Genesis 2:24 says, “Therefore shall a man leave his father and his mother, and shall cleave unto his wife; and they shall be one flesh.”

Through this scripture, God is reminding us of the way our marriage relationships need to work. When you get married, the marriage relationship takes the priority over your family of origin relationships. It is important the you and your spouse work on building your own future together and turn to each other when faced with challenges. Both spouses need to set clear and firm boundaries with their families that both spouses agree to. There are so many marriages that suffer because of meddling in-laws or spouses that are unable to separate themselves from their family. It adds unneeded stress on the marriage.

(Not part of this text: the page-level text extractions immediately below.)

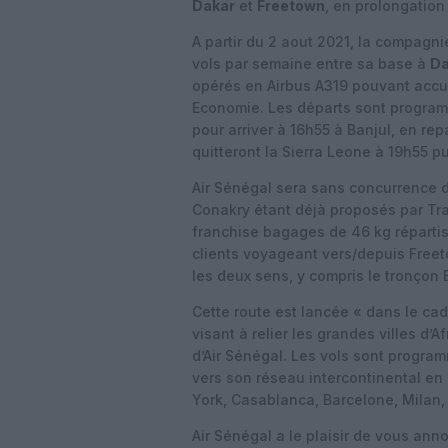
Dakar
et
Freetown
, en prolongation
A partir du 2 aout 2021, la compagni
vols par semaine entre sa base à
Da
opérés en Airbus A319 pouvant accuei
Economie. Les départs sont program
pour arriver à 16h55 à Banjul, en rep
quitteront la Sierra Leone à 19h55 p
Air Sénégal sera sans concurrence di
Conakry étant déjà proposés par Tra
franchise bagages de 46 kg répartis
clients voyageant vers/depuis Free
les deux sens, y compris le tronçon
Cette route est lancée « dans le c
visant à relier les grandes villes d
d’Air Sénégal. Les vols sont progra
vers son réseau intercontinental e
York, Casablanca, Barcelone, Milan, 
Air Sénégal a le plaisir de vous ann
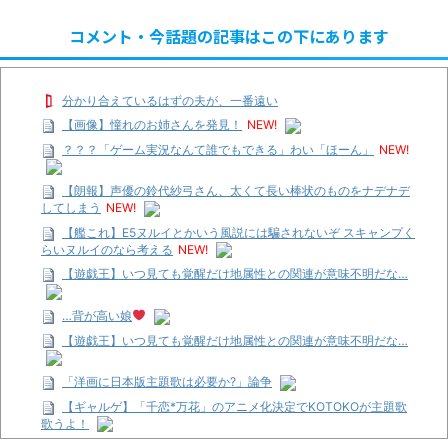
コメント・今話題の記事はこの下にあります
分かり合えているはずの夫が、一番遠い
【画像】憧れのお姉さんを発見！
NEW!
？？？「ゲーム実況なんて誰でもできる」わい「ほーん」
NEW!
【朗報】声優の鈴代紗弓さん、太くて長い棒状のものをナデナデ
してしまう
NEW!
【艦これ】E5ヌルイとかいう風説には騙されないぞ スキャンプく
らいヌルイのなら考える
NEW!
【遊戯王】いつ見ても覚醒だけ地属性との関連が意味不明だな…
…背が高い娘
【遊戯王】いつ見ても覚醒だけ地属性との関連が意味不明だな…
「洋画に日本版主題歌は必要か?」論争
【ギャルゲ】「千恋*万花」のアニメ化決定でKOTOKOが主題歌
歌うよ！
【R-18】真・女神転生 Road to the Transcendence【二次創作】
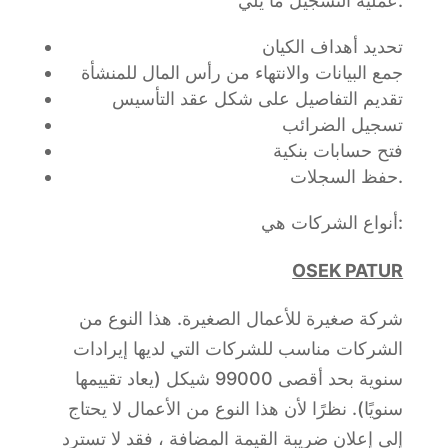
عملية التسجيل ما يلي:
تحديد أهداف الكيان
جمع البيانات والانتهاء من رأس المال للمنشأة
تقديم التفاصيل على شكل عقد التأسيس
تسجيل الضرائب
فتح حسابات بنكية
حفظ السجلات.
أنواع الشركات هي:
OSEK PATUR
شركة صغيرة للأعمال الصغيرة. هذا النوع من
الشركات مناسب للشركات التي لديها إيرادات
سنوية بحد أقصى 99000 شيكل (يعاد تقييمها
سنويًا). نظرًا لأن هذا النوع من الأعمال لا يحتاج
إلى إعلان ضريبة القيمة المضافة ، فقد لا تسترد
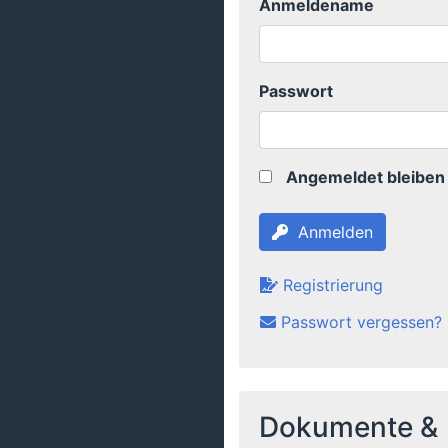
Anmeldename
Passwort
Angemeldet bleiben
Anmelden
Registrierung
Passwort vergessen?
Dokumente &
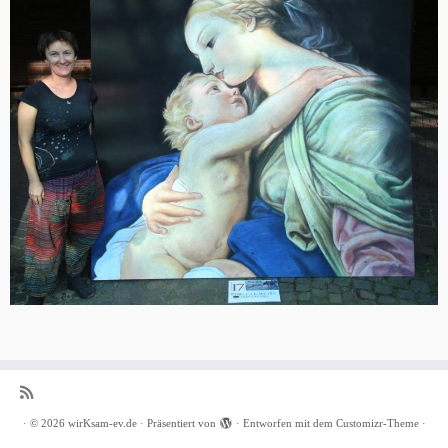
·
© 2026
wirKsam-ev.de
·
Präsentiert von
·
Entworfen mit dem
Customizr-Theme
·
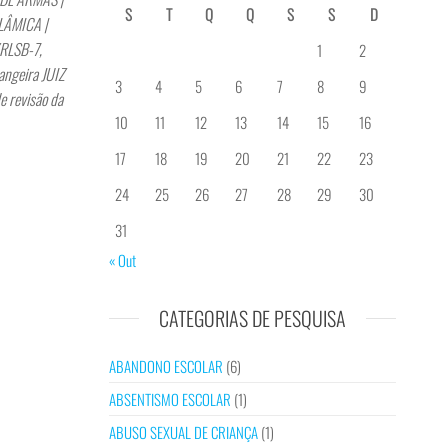
S
T
Q
Q
S
S
D
LÂMICA |
YRLSB-7,
1
2
angeira JUIZ
3
4
5
6
7
8
9
e revisão da
10
11
12
13
14
15
16
17
18
19
20
21
22
23
24
25
26
27
28
29
30
31
« Out
CATEGORIAS DE PESQUISA
ABANDONO ESCOLAR
(6)
ABSENTISMO ESCOLAR
(1)
ABUSO SEXUAL DE CRIANÇA
(1)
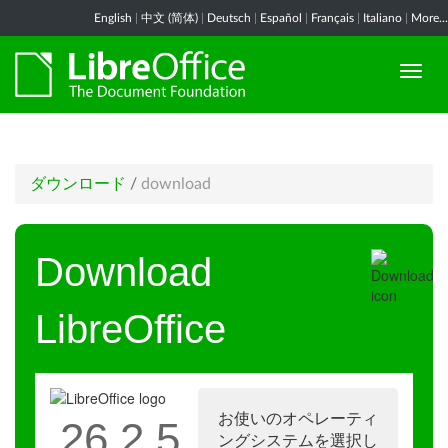
English
|
中文 (简体)
|
Deutsch
|
Español
|
Français
|
Italiano
|
More...
ダウンロード
/
download
Download
LibreOffice
お使いのオペレーティ
26.2.5
ングシステムを選択し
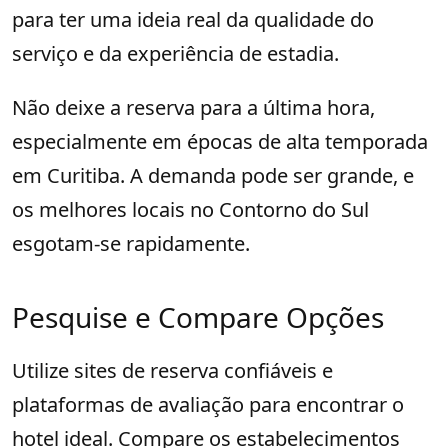
para ter uma ideia real da qualidade do
serviço e da experiência de estadia.
Não deixe a reserva para a última hora,
especialmente em épocas de alta temporada
em Curitiba. A demanda pode ser grande, e
os melhores locais no Contorno do Sul
esgotam-se rapidamente.
Pesquise e Compare Opções
Utilize sites de reserva confiáveis e
plataformas de avaliação para encontrar o
hotel ideal. Compare os estabelecimentos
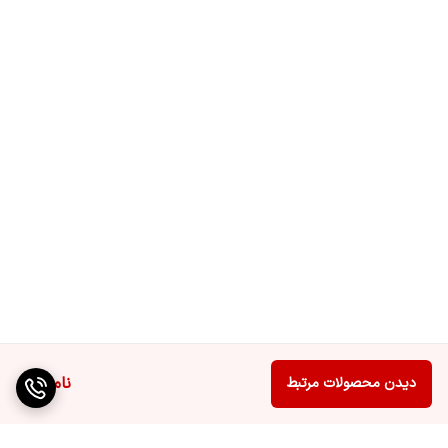
ناموجود
دیدن محصولات مرتبط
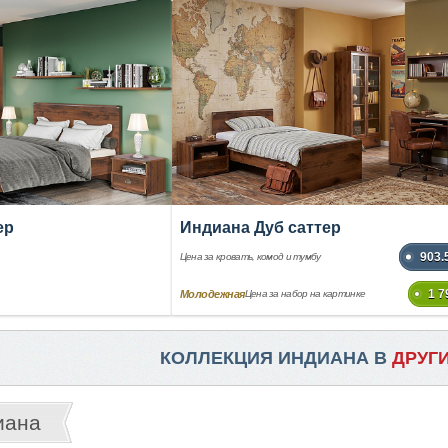
ер
Индиана Дуб саттер
903.
Цена за кровать, комод и тумбу
1 7
Молодежная
Цена за набор на картинке
КОЛЛЕКЦИЯ ИНДИАНА В
ДРУГ
иана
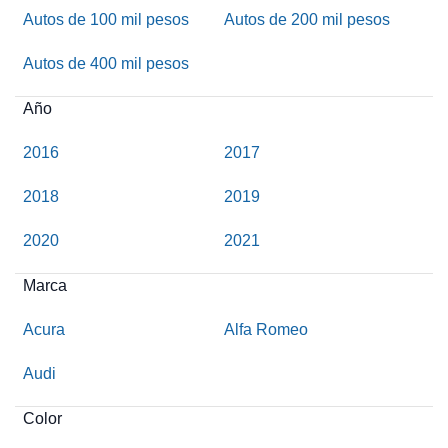
Autos de 100 mil pesos
Autos de 200 mil pesos
Autos de 400 mil pesos
Año
2016
2017
2018
2019
2020
2021
Marca
Acura
Alfa Romeo
Audi
Color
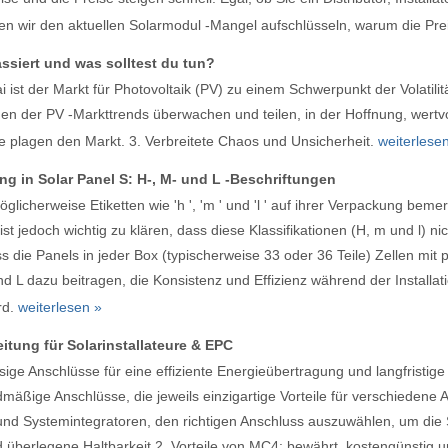
werden wir den aktuellen Solarmodul -Mangel aufschlüsseln, warum die Pr
assiert und was solltest du tun?
Mai ist der Markt für Photovoltaik (PV) zu einem Schwerpunkt der Vola
n der PV -Markttrends überwachen und teilen, in der Hoffnung, wertvoll
se plagen den Markt. 3. Verbreitete Chaos und Unsicherheit.
weiterlese
ung in Solar Panel S: H-, M- und L -Beschriftungen
icherweise Etiketten wie 'h ', 'm ' und 'l ' auf ihrer Verpackung bemerk
st jedoch wichtig zu klären, dass diese Klassifikationen (H, m und l) nic
ass die Panels in jeder Box (typischerweise 33 oder 36 Teile) Zellen 
 L dazu beitragen, die Konsistenz und Effizienz während der Installati
rd.
weiterlesen »
itung für Solarinstallateure & EPC
sige Anschlüsse für eine effiziente Energieübertragung und langfristig
ge Anschlüsse, die jeweils einzigartige Vorteile für verschiedene A
 und Systemintegratoren, den richtigen Anschluss auszuwählen, um die 
d überlegene Haltbarkeit 2. Vorteile von MC4: bewährt, kostengünsti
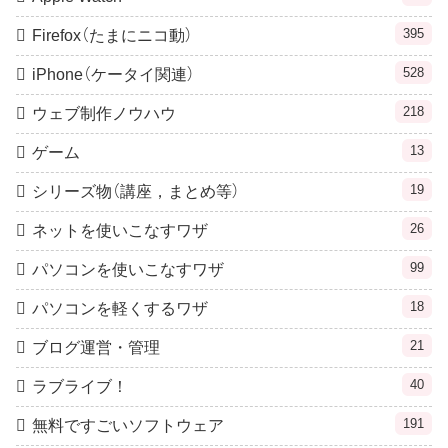
395
Firefox（たまにニコ動）
528
iPhone（ケータイ関連）
218
ウェブ制作ノウハウ
13
ゲーム
19
シリーズ物（講座，まとめ等）
26
ネットを使いこなすワザ
99
パソコンを使いこなすワザ
18
パソコンを軽くするワザ
21
ブログ運営・管理
40
ラブライブ！
191
無料ですごいソフトウェア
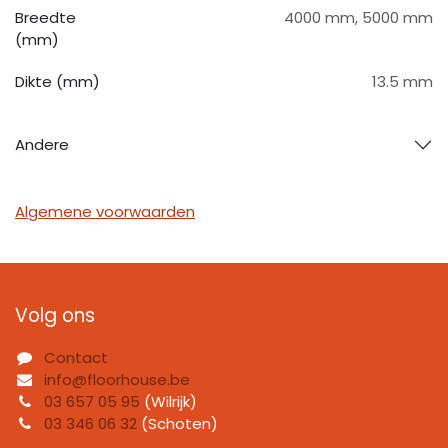
Breedte
4000 mm
,
5000 mm
(mm)
Dikte (mm)
13.5 mm
Andere
Algemene voorwaarden
Volg ons
Contact
info@floorhouse.be
03 657 05 95
(Wilrijk)
03 346 06 32
(Schoten)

I am blessed to have amazing parents who have shown me what it means to be one flesh. I have seen them work together and cleave to each other. They have made their own family a priority. My parents have welcomed my husband into the family with open arms, but have also given us distance to allow us to build a strong foundation for our family. When we were first married, we lived 2 hours away which put some distance between us and our families. This allowed us to define our marriage in the way we wanted and to learn and grow from our own mistakes. We learned to quickly put up boundaries regarding holidays, family visits, and expectations. I remember early in our marriage, we received a phone call from my husband’s mother letting us know that they had just driven into town and wanted to visit. We had received no prior warning that they were coming. My husband was great about putting our family first. He let them know that he was on his way to class at the university which started in 30 minutes and that I had just finished working a 12-hour night shift at the hospital and was heading to bed. He told them that we loved them and wanted to see them, but that we would need a little more prior notice so that we could make sure that there were no conflicts. This allowed us to let them know that we loved them, but that we couldn’t drop everything to accommodate them. Thankfully they lived only 2 hours away, so there were plenty of opportunities to get together. It is important to build strong relationships with your in-laws especially once you have children, but not at the sacrifice of your own marriage relationship.